(Information supplied Opens)

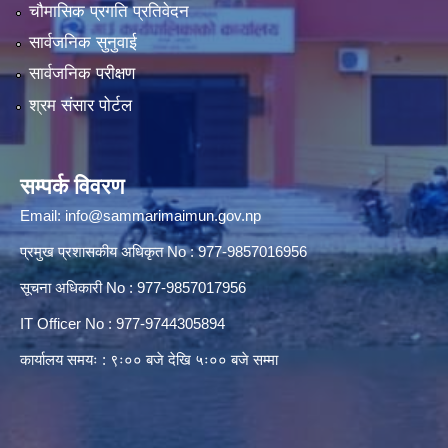
चौमासिक प्रगति प्रतिवेदन
सार्वजनिक सुनुवाई
सार्वजनिक परीक्षण
श्रम संसार पोर्टल
सम्पर्क विवरण
Email:
info@sammarimaimun.gov.np
प्रमुख प्रशासकीय अधिकृत No : 977-9857016956
सूचना अधिकारी No : 977-9857017956
IT Officer No : 977-9744305894
कार्यालय समयः : ९ः०० बजे देखि ५ः०० बजे सम्मा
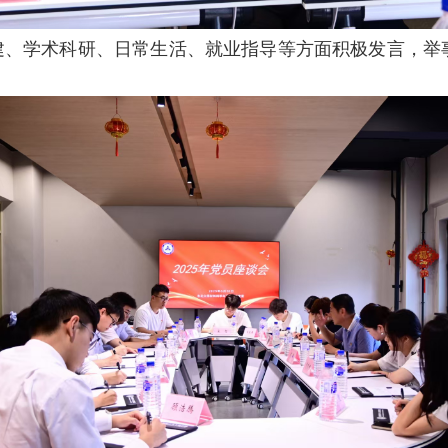
建、学术科研、日常生活、就业指导等方面积极发言，举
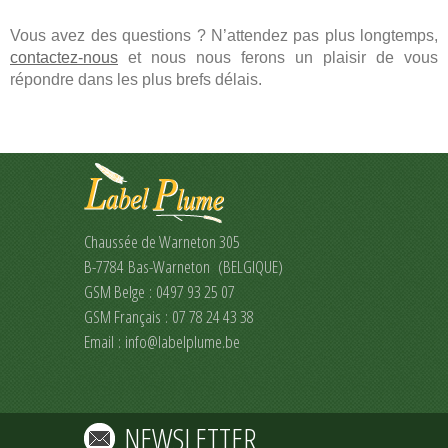
Vous avez des questions ? N’attendez pas plus longtemps,
contactez-nous
et nous nous ferons un plaisir de vous
répondre dans les plus brefs délais.
Chaussée de Warneton 305
B-7784 Bas-Warneton (BELGIQUE)
GSM Belge : 0497 93 25 07
GSM Français : 07 78 24 43 38
Email :
info@labelplume.be
NEWSLETTER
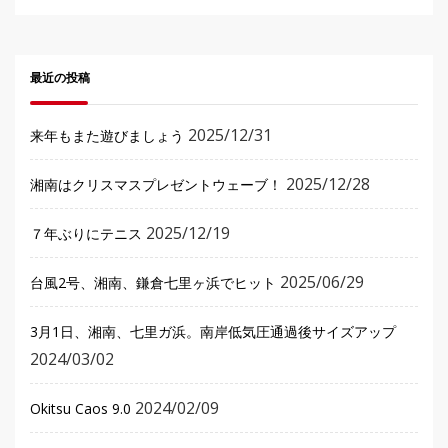
最近の投稿
2025/12/31
来年もまた遊びましょう
2025/12/28
湘南はクリスマスプレゼントウェーブ！
2025/12/19
７年ぶりにテニス
2025/06/29
台風2号、湘南、鎌倉七里ヶ浜でヒット
3月1日、湘南、七里ガ浜。南岸低気圧通過後サイズアップ
2024/03/02
2024/02/09
Okitsu Caos 9.0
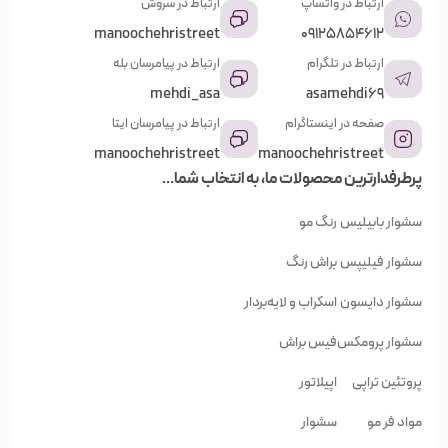
ارتباط در واتساپ
ارتباط در سروش
هر کدام از گروه‌ها، نتوع بسیاری از اجناس را مشاهده کنید; و
manoochehristreet
09125854612
بصورت آنلاین سفارش دهید و در نهایت از خرید خود مطمئن
ارتباط در تلگرام
ارتباط در پیامرسان بله
باشید.
mehdi_asa
asamehdi69
صفحه در اینستاگرام
ارتباط در پیامرسان ایتا
برای مطلع شدن از اتفاقات جدید به
manoochehristreet
manoochehristreet
اینستاگرام
پرطرفدارترین محصولات ما، به انتخاب شما...
صفحه
ما مراجعه نمایید
سشوار بابیلیس
رنگ مو
سشوار فیلیپس
براش رنگ
سشوار دایسون
اسکراب و لایه‌بردار
سشوار پرومکس
فیس براش
پروتئین تراپی
اپیلاتور
مواد فر مو
سشوار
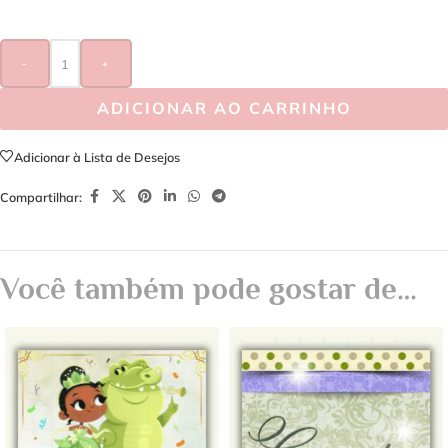
-
+
ADICIONAR AO CARRINHO
Adicionar à Lista de Desejos
Compartilhar:
Você também pode gostar de…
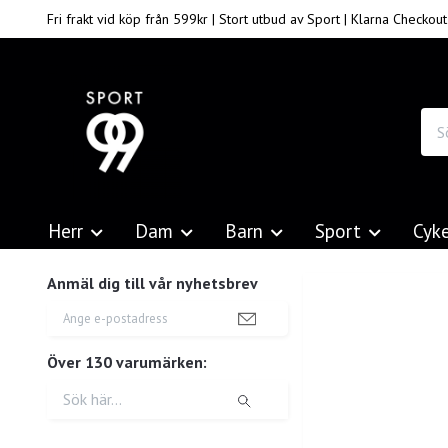
Fri frakt vid köp från 599kr | Stort utbud av Sport | Klarna Checkout
Herr
Dam
Barn
Sport
Cyk
Anmäl dig till vår nyhetsbrev
Över 130 varumärken:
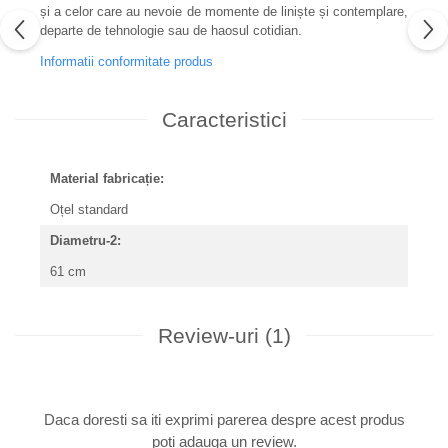
și a celor care au nevoie de momente de liniște și contemplare,
departe de tehnologie sau de haosul cotidian.
Informatii conformitate produs
Caracteristici
Material fabricație:
Oțel standard
Diametru-2:
61 cm
Review-uri
(1)
Daca doresti sa iti exprimi parerea despre acest produs
poti adauga un review.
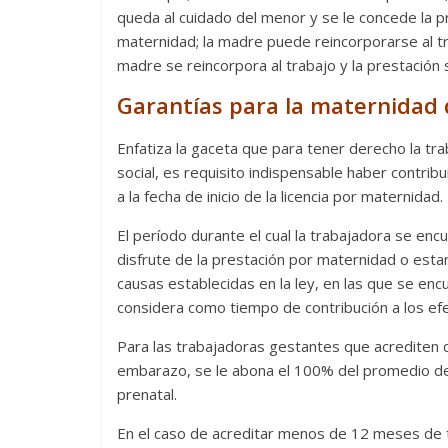
queda al cuidado del menor y se le concede la p
maternidad; la madre puede reincorporarse al tra
madre se reincorpora al trabajo y la prestación s
Las series-caramelos de
Una serie c
Garantías para la maternidad d
Shondaland
de muchas 
13 marzo, 2026
Julio Martínez Molina
0
28 febrero, 2026
Enfatiza la gaceta que para tener derecho la tr
social, es requisito indispensable haber contri
a la fecha de inicio de la licencia por maternidad.
El período durante el cual la trabajadora se enc
disfrute de la prestación por maternidad o esta
causas establecidas en la ley, en las que se enc
considera como tiempo de contribución a los efe
Divertida 
Para las trabajadoras gestantes que acrediten ce
embarazo, se le abona el 100% del promedio de la
dramática 
Terror chamánico coreano
prenatal.
29 diciembre, 20
14 marzo, 2026
Julio Martínez Molina
0
0
En el caso de acreditar menos de 12 meses de ti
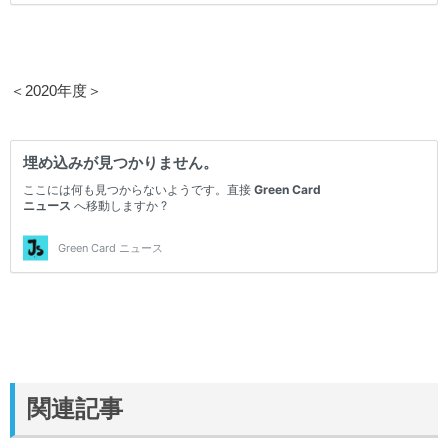
＜2020年度＞
関連記事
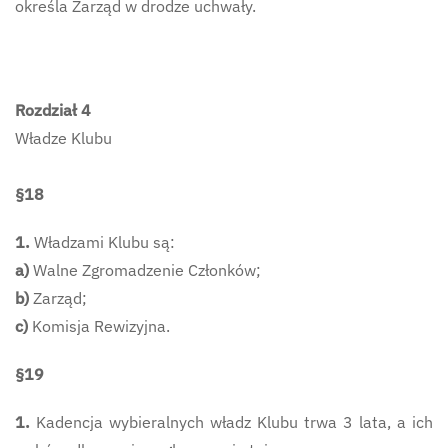
określa Zarząd w drodze uchwały.
Rozdział 4
Władze Klubu
§18
1.
Władzami Klubu są:
a)
Walne Zgromadzenie Członków;
b)
Zarząd;
c)
Komisja Rewizyjna.
§19
1.
Kadencja wybieralnych władz Klubu trwa 3 lata, a ich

(Information supplied Closes)

▶ Task details: Reproduce the records word for word, starting with the line containing "Fri frakt vid" and continuing through the end of the records. Omit the pictures from your answer.

▶ Written answer:
Fri frakt vid köp från 599kr | Stort utbud av Sport | Klarna Checkout
Herr
Dam
Barn
Sport
Cyk
Anmäl dig till vår nyhetsbrev
Över 130 varumärken:
și a celor care au nevoie de momente de liniște și contemplare,
departe de tehnologie sau de haosul cotidian.
Informatii conformitate produs
Caracteristici
Material fabricație:
Oțel standard
Diametru-2:
61 cm
Review-uri
(1)
Daca doresti sa iti exprimi parerea despre acest produs
poti adauga un review.
queda al cuidado del menor y se le concede la p
maternidad; la madre puede reincorporarse al tra
madre se reincorpora al trabajo y la prestación s
Las series-caramelos de
Una serie c
Garantías para la maternidad d
Shondaland
de muchas 
13 marzo, 2026
Julio Martínez Molina
0
28 febrero, 2026
Enfatiza la gaceta que para tener derecho la tr
social, es requisito indispensable haber contri
a la fecha de inicio de la licencia por maternidad.
El período durante el cual la trabajadora se enc
disfrute de la prestación por maternidad o esta
causas establecidas en la ley, en las que se enc
considera como tiempo de contribución a los efe
Divertida 
Para las trabajadoras gestantes que acrediten ce
embarazo, se le abona el 100% del promedio de la
dramática 
Terror chamánico coreano
prenatal.
29 diciembre, 20
14 marzo, 2026
Julio Martínez Molina
0
0
En el caso de acreditar menos de 12 meses de ti
＜2020年度＞
関連記事
określa Zarząd w drodze uchwały.
Rozdział 4
Władze Klubu
§18
1.
Władzami Klubu są:
a)
Walne Zgromadzenie Członków;
b)
Zarząd;
c)
Komisja Rewizyjna.
§19
1.
Kadencja wybieralnych władz Klubu trwa 3 lata, a ich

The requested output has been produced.